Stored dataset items

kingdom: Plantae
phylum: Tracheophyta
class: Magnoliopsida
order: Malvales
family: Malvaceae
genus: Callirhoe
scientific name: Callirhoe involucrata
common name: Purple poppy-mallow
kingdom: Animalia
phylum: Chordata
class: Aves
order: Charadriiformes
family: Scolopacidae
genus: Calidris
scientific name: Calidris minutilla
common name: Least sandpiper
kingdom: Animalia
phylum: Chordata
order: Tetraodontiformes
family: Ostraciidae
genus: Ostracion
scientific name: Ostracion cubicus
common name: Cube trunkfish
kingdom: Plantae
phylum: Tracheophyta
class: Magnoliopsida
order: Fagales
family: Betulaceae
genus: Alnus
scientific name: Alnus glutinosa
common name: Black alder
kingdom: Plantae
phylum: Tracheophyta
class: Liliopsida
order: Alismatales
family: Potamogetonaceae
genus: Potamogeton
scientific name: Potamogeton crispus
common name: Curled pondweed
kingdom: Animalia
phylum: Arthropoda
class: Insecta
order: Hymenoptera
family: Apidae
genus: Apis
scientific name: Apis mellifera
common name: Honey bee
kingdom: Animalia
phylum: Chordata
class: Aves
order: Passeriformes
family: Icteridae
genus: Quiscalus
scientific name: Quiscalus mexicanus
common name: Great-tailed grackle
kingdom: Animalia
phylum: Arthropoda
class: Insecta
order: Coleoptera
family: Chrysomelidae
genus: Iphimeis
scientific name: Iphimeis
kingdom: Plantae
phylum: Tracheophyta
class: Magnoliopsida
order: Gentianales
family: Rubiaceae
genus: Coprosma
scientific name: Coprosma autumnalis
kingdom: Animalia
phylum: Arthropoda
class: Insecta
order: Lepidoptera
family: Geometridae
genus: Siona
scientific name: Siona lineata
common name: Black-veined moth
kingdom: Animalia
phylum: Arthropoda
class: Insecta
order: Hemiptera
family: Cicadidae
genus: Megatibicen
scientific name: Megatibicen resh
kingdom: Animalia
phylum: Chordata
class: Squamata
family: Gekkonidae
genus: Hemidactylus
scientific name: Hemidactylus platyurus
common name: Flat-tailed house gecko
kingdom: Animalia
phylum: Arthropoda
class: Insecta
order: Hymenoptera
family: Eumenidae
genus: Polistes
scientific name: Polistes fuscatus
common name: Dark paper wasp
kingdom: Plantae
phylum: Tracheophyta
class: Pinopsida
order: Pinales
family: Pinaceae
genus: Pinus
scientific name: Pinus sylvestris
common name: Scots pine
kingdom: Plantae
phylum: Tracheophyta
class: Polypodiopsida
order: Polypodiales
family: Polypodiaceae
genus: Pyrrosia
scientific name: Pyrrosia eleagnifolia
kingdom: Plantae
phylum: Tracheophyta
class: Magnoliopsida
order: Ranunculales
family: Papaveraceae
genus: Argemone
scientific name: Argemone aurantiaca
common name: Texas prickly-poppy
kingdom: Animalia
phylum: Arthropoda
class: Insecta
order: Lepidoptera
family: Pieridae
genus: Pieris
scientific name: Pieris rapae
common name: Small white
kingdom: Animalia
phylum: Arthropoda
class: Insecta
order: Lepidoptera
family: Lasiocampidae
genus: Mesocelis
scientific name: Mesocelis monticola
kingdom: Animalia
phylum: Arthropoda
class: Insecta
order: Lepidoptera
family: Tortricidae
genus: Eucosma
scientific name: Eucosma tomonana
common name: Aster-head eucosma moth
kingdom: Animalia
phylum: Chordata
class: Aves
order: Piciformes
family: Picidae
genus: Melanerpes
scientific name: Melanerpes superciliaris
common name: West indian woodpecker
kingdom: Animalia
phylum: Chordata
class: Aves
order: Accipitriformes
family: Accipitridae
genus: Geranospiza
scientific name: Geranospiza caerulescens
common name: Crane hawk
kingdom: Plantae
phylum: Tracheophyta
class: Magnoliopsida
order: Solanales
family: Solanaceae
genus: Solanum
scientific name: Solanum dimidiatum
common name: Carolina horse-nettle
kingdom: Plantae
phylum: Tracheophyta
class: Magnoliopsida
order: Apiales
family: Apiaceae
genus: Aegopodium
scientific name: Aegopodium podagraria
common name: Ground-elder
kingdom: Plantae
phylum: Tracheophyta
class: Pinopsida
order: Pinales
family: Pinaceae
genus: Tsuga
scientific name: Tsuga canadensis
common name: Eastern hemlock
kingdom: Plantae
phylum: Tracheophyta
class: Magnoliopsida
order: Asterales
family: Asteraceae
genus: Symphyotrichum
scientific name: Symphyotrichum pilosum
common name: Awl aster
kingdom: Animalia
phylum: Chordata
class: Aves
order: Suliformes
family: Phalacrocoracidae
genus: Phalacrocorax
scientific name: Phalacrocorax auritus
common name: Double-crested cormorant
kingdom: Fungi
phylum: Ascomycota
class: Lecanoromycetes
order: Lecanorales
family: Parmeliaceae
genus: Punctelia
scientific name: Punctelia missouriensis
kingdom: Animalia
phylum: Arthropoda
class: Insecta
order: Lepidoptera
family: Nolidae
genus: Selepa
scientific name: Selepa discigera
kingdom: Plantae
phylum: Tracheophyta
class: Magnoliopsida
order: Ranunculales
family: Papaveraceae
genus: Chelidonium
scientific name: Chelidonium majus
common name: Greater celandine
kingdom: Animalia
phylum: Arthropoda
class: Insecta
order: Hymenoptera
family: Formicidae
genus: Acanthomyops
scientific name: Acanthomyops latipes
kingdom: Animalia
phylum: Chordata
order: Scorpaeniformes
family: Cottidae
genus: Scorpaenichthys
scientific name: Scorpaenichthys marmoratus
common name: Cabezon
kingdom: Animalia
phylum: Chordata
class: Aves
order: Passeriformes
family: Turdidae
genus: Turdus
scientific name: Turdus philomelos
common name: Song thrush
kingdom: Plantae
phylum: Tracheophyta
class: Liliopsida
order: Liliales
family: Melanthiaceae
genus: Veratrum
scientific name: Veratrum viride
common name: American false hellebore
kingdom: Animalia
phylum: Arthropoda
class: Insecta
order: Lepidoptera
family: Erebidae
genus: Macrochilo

Required work:
Convert the lines of the material, from the line containing "family: Ostraciidae" through the line containing "common name: Honey bee", both included, into a numbered list with blank lines dropped.

Solution for this problem:
1. family: Ostraciidae
2. genus: Ostracion
3. scientific name: Ostracion cubicus
4. common name: Cube trunkfish
5. kingdom: Plantae
6. phylum: Tracheophyta
7. class: Magnoliopsida
8. order: Fagales
9. family: Betulaceae
10. genus: Alnus
11. scientific name: Alnus glutinosa
12. common name: Black alder
13. kingdom: Plantae
14. phylum: Tracheophyta
15. class: Liliopsida
16. order: Alismatales
17. family: Potamogetonaceae
18. genus: Potamogeton
19. scientific name: Potamogeton crispus
20. common name: Curled pondweed
21. kingdom: Animalia
22. phylum: Arthropoda
23. class: Insecta
24. order: Hymenoptera
25. family: Apidae
26. genus: Apis
27. scientific name: Apis mellifera
28. common name: Honey bee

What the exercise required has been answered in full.